--- START ---
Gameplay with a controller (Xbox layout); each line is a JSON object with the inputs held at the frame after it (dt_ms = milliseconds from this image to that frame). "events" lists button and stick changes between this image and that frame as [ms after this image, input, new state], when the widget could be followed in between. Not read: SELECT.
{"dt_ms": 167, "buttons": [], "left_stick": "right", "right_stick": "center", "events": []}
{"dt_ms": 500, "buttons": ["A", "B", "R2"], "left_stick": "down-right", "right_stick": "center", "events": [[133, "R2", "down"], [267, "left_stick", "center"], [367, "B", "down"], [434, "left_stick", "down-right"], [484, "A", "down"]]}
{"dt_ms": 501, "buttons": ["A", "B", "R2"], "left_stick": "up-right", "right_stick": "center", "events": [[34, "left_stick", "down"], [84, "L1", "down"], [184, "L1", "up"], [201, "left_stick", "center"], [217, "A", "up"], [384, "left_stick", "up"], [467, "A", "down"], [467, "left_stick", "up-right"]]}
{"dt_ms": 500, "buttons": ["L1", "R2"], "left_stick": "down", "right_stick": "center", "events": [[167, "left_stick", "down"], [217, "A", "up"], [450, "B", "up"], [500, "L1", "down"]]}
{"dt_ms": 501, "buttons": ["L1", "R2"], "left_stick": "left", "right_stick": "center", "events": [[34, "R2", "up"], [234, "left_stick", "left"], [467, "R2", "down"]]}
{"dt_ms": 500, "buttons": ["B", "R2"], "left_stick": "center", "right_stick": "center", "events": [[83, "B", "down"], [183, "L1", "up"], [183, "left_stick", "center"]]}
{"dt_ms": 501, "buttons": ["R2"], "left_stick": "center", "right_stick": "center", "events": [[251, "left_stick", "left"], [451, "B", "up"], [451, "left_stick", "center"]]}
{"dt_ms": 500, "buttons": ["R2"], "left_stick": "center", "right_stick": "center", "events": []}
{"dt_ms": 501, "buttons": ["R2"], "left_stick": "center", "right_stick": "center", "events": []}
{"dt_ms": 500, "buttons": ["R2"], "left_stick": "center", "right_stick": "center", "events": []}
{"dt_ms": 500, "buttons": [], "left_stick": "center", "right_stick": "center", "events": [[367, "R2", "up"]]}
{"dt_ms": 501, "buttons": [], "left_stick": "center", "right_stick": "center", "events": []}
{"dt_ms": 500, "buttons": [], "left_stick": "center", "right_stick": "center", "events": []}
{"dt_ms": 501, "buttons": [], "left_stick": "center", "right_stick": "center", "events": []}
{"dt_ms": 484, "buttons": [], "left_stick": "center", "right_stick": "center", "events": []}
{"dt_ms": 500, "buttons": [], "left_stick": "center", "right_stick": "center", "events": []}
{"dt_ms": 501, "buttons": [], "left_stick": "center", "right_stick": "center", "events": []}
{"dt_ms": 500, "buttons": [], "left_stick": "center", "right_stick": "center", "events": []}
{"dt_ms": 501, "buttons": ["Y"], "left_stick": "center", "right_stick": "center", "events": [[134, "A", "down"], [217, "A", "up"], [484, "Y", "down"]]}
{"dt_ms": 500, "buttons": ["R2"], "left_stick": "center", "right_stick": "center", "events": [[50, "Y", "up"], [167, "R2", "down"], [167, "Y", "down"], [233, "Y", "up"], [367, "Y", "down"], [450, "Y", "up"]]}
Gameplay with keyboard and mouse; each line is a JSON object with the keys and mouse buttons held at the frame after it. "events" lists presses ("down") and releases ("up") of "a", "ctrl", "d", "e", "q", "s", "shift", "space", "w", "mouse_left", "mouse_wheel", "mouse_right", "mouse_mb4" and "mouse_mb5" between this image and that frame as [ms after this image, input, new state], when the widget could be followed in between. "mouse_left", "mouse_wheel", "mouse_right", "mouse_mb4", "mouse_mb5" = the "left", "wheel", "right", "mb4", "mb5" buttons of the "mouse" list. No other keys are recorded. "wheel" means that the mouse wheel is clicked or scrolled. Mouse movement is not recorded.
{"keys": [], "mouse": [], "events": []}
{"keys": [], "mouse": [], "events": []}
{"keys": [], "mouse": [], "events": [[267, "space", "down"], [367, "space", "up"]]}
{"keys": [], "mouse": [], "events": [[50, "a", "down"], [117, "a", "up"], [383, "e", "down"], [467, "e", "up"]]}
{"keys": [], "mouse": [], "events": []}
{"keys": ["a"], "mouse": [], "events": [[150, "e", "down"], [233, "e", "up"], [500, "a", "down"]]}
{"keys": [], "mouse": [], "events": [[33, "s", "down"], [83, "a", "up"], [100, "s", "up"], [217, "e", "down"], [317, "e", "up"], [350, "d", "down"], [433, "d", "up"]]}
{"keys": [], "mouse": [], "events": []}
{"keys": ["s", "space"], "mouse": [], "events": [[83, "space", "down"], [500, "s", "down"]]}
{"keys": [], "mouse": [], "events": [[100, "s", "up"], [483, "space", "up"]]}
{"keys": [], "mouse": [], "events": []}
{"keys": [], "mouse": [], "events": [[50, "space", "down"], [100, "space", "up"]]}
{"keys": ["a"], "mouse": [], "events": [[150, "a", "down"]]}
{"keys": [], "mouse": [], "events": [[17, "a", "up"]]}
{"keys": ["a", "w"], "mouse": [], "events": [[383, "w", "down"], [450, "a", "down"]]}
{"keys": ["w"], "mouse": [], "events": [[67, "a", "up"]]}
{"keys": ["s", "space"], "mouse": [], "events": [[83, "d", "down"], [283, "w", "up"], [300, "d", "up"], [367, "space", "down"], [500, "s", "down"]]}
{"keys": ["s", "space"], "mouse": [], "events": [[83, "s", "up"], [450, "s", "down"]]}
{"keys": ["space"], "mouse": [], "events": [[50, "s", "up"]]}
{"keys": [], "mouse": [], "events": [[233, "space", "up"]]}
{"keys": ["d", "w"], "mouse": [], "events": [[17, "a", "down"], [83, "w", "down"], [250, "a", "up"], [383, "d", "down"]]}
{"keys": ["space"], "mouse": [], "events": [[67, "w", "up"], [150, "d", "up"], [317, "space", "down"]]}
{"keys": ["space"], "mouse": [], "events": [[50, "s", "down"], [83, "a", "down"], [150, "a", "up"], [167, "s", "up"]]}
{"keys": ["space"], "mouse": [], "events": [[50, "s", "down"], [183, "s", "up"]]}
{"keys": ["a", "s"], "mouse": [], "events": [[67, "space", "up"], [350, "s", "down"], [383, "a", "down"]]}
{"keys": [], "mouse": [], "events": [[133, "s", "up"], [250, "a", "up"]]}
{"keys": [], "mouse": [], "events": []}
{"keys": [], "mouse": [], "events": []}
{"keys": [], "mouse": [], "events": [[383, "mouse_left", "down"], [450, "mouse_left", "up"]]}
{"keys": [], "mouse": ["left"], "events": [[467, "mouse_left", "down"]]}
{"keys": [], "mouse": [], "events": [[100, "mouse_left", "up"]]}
--- END ---
Transcription of the listing must be exact and complete.

Result of this task
Gameplay with a controller (Xbox layout); each line is a JSON object with the inputs held at the frame after it (dt_ms = milliseconds from this image to that frame). "events" lists button and stick changes between this image and that frame as [ms after this image, input, new state], when the widget could be followed in between. Not read: SELECT.
{"dt_ms": 167, "buttons": [], "left_stick": "right", "right_stick": "center", "events": []}
{"dt_ms": 500, "buttons": ["A", "B", "R2"], "left_stick": "down-right", "right_stick": "center", "events": [[133, "R2", "down"], [267, "left_stick", "center"], [367, "B", "down"], [434, "left_stick", "down-right"], [484, "A", "down"]]}
{"dt_ms": 501, "buttons": ["A", "B", "R2"], "left_stick": "up-right", "right_stick": "center", "events": [[34, "left_stick", "down"], [84, "L1", "down"], [184, "L1", "up"], [201, "left_stick", "center"], [217, "A", "up"], [384, "left_stick", "up"], [467, "A", "down"], [467, "left_stick", "up-right"]]}
{"dt_ms": 500, "buttons": ["L1", "R2"], "left_stick": "down", "right_stick": "center", "events": [[167, "left_stick", "down"], [217, "A", "up"], [450, "B", "up"], [500, "L1", "down"]]}
{"dt_ms": 501, "buttons": ["L1", "R2"], "left_stick": "left", "right_stick": "center", "events": [[34, "R2", "up"], [234, "left_stick", "left"], [467, "R2", "down"]]}
{"dt_ms": 500, "buttons": ["B", "R2"], "left_stick": "center", "right_stick": "center", "events": [[83, "B", "down"], [183, "L1", "up"], [183, "left_stick", "center"]]}
{"dt_ms": 501, "buttons": ["R2"], "left_stick": "center", "right_stick": "center", "events": [[251, "left_stick", "left"], [451, "B", "up"], [451, "left_stick", "center"]]}
{"dt_ms": 500, "buttons": ["R2"], "left_stick": "center", "right_stick": "center", "events": []}
{"dt_ms": 501, "buttons": ["R2"], "left_stick": "center", "right_stick": "center", "events": []}
{"dt_ms": 500, "buttons": ["R2"], "left_stick": "center", "right_stick": "center", "events": []}
{"dt_ms": 500, "buttons": [], "left_stick": "center", "right_stick": "center", "events": [[367, "R2", "up"]]}
{"dt_ms": 501, "buttons": [], "left_stick": "center", "right_stick": "center", "events": []}
{"dt_ms": 500, "buttons": [], "left_stick": "center", "right_stick": "center", "events": []}
{"dt_ms": 501, "buttons": [], "left_stick": "center", "right_stick": "center", "events": []}
{"dt_ms": 484, "buttons": [], "left_stick": "center", "right_stick": "center", "events": []}
{"dt_ms": 500, "buttons": [], "left_stick": "center", "right_stick": "center", "events": []}
{"dt_ms": 501, "buttons": [], "left_stick": "center", "right_stick": "center", "events": []}
{"dt_ms": 500, "buttons": [], "left_stick": "center", "right_stick": "center", "events": []}
{"dt_ms": 501, "buttons": ["Y"], "left_stick": "center", "right_stick": "center", "events": [[134, "A", "down"], [217, "A", "up"], [484, "Y", "down"]]}
{"dt_ms": 500, "buttons": ["R2"], "left_stick": "center", "right_stick": "center", "events": [[50, "Y", "up"], [167, "R2", "down"], [167, "Y", "down"], [233, "Y", "up"], [367, "Y", "down"], [450, "Y", "up"]]}
Gameplay with keyboard and mouse; each line is a JSON object with the keys and mouse buttons held at the frame after it. "events" lists presses ("down") and releases ("up") of "a", "ctrl", "d", "e", "q", "s", "shift", "space", "w", "mouse_left", "mouse_wheel", "mouse_right", "mouse_mb4" and "mouse_mb5" between this image and that frame as [ms after this image, input, new state], when the widget could be followed in between. "mouse_left", "mouse_wheel", "mouse_right", "mouse_mb4", "mouse_mb5" = the "left", "wheel", "right", "mb4", "mb5" buttons of the "mouse" list. No other keys are recorded. "wheel" means that the mouse wheel is clicked or scrolled. Mouse movement is not recorded.
{"keys": [], "mouse": [], "events": []}
{"keys": [], "mouse": [], "events": []}
{"keys": [], "mouse": [], "events": [[267, "space", "down"], [367, "space", "up"]]}
{"keys": [], "mouse": [], "events": [[50, "a", "down"], [117, "a", "up"], [383, "e", "down"], [467, "e", "up"]]}
{"keys": [], "mouse": [], "events": []}
{"keys": ["a"], "mouse": [], "events": [[150, "e", "down"], [233, "e", "up"], [500, "a", "down"]]}
{"keys": [], "mouse": [], "events": [[33, "s", "down"], [83, "a", "up"], [100, "s", "up"], [217, "e", "down"], [317, "e", "up"], [350, "d", "down"], [433, "d", "up"]]}
{"keys": [], "mouse": [], "events": []}
{"keys": ["s", "space"], "mouse": [], "events": [[83, "space", "down"], [500, "s", "down"]]}
{"keys": [], "mouse": [], "events": [[100, "s", "up"], [483, "space", "up"]]}
{"keys": [], "mouse": [], "events": []}
{"keys": [], "mouse": [], "events": [[50, "space", "down"], [100, "space", "up"]]}
{"keys": ["a"], "mouse": [], "events": [[150, "a", "down"]]}
{"keys": [], "mouse": [], "events": [[17, "a", "up"]]}
{"keys": ["a", "w"], "mouse": [], "events": [[383, "w", "down"], [450, "a", "down"]]}
{"keys": ["w"], "mouse": [], "events": [[67, "a", "up"]]}
{"keys": ["s", "space"], "mouse": [], "events": [[83, "d", "down"], [283, "w", "up"], [300, "d", "up"], [367, "space", "down"], [500, "s", "down"]]}
{"keys": ["s", "space"], "mouse": [], "events": [[83, "s", "up"], [450, "s", "down"]]}
{"keys": ["space"], "mouse": [], "events": [[50, "s", "up"]]}
{"keys": [], "mouse": [], "events": [[233, "space", "up"]]}
{"keys": ["d", "w"], "mouse": [], "events": [[17, "a", "down"], [83, "w", "down"], [250, "a", "up"], [383, "d", "down"]]}
{"keys": ["space"], "mouse": [], "events": [[67, "w", "up"], [150, "d", "up"], [317, "space", "down"]]}
{"keys": ["space"], "mouse": [], "events": [[50, "s", "down"], [83, "a", "down"], [150, "a", "up"], [167, "s", "up"]]}
{"keys": ["space"], "mouse": [], "events": [[50, "s", "down"], [183, "s", "up"]]}
{"keys": ["a", "s"], "mouse": [], "events": [[67, "space", "up"], [350, "s", "down"], [383, "a", "down"]]}
{"keys": [], "mouse": [], "events": [[133, "s", "up"], [250, "a", "up"]]}
{"keys": [], "mouse": [], "events": []}
{"keys": [], "mouse": [], "events": []}
{"keys": [], "mouse": [], "events": [[383, "mouse_left", "down"], [450, "mouse_left", "up"]]}
{"keys": [], "mouse": ["left"], "events": [[467, "mouse_left", "down"]]}
{"keys": [], "mouse": [], "events": [[100, "mouse_left", "up"]]}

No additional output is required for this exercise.